Ashkenazi, 66, a veteran of major combat operations and several high-profile commando missions, served as Israel's army chief from 2007 to 2011 -- a term that overlapped with Netanyahu's second stint as Israeli premier from 2009.
He was replaced as army chief by Benny Gantz, now Netanyahu's alternate premier, and then spent several years in the private sector leading an oil and gas exploration company.
When the married father of two entered politics last year, he declared his opposition to Netanyahu -- who faces multiple graft charges, which he denies -- saying that "leadership is about setting an example".
"How can you be prime minister when you have been indicted three times?" he said.
Gantz's decision to seek a coalition with Netanyahu, following three inconclusive elections in less than a year, fractured Blue and White.
While two of Blue and White's top leaders -- Yair Lapid and Moshe Yaalon -- broke with Gantz accusing him betrayal, Ashkenazi remained in the alliance, a decision that set him up for a prominent position in the unity government to be sworn on Thursday.
- Decorated soldier -
Ashkenazi, the son of a Bulgarian Holocaust survivor and a Syrian-born mother, grew up in a lower income family in central Israel before earning degrees from Haifa University and Harvard Business School.
He joined the army in 1972 and fought in the Yom Kippur war a year later.
He also took part in Operation Entebbe, a daring Israeli commando raid to rescue hostages from a plane that had been hijacked by Palestinian and German militants and diverted to Uganda's main airport.
Netanyahu's brother Yonatan was killed in the operation.
Ashkenazi went on to take part in or lead a series of high-profile and sometimes controversial operations.
Turkey put Ashkenazi and three other Israeli military leaders on trial in absentia in 2012 over the deadly 2010 storming of a Turkish activists' ship that had been bound for Gaza.
He was army chief during Israel's war with Hamas in Gaza in 2008-2009.
- Annexation question -
In Ashkenazi's new role, military credentials may prove less immediately relevant than his stance on Israel's possible move to annex Jewish settlements and other territory in the occupied West Bank.
The Oslo peace accords of the 1990s gave the Palestinians self-rule in parts of the West Bank.

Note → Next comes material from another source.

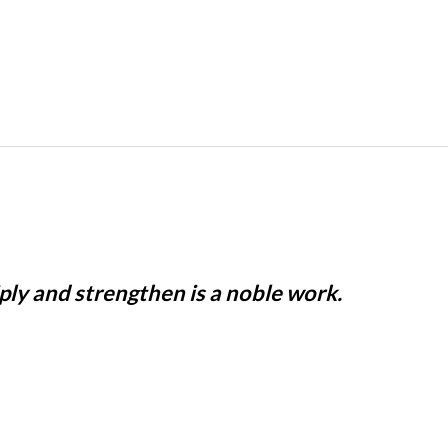
iply and strengthen is a noble work.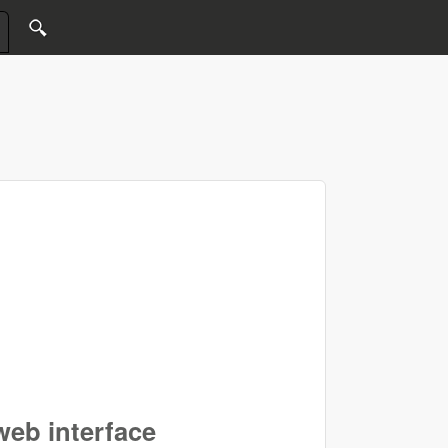
eb interface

But some 60 percent of the territory remains under full Israeli civil and military control, with Jewish settlements in those areas considered illegal under international law.
The terms of the Netanyahu-Gantz agreement allow the government to begin legislative action towards annexing those areas from July 1, in accordance with provisions laid out under Trump's peace plan.
Trump's initiative has been rejected by the Palestinians and criticised by much of the international community. Any moves to implement it will likely cause massive diplomatic uproar, notably from the European Union.
A month after Trump's plan was announced in January, in the middle of Israeli election campaign, Ashkenazi described it as "an opportunity to make history and realise the vision of the State of Israel".
However, former US president Barack Obama's ambassador to Israel, Daniel Shapiro, told AFP this week that he believes Ashkenazi is "lukewarm on annexation, at best".